[INFORMATION SUPPLIED — start]

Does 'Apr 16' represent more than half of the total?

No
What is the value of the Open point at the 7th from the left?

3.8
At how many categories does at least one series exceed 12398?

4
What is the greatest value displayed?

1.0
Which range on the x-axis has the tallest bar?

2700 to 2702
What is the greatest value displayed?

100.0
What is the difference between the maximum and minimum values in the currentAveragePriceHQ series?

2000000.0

[INFORMATION SUPPLIED — finish]

> _WHAT YOU SHOULD DO_
Can you output all of the entries above again, word for word and in the same order?

> _ANSWER TO THIS EXERCISE_
Does 'Apr 16' represent more than half of the total?

No
What is the value of the Open point at the 7th from the left?

3.8
At how many categories does at least one series exceed 12398?

4
What is the greatest value displayed?

1.0
Which range on the x-axis has the tallest bar?

2700 to 2702
What is the greatest value displayed?

100.0
What is the difference between the maximum and minimum values in the currentAveragePriceHQ series?

2000000.0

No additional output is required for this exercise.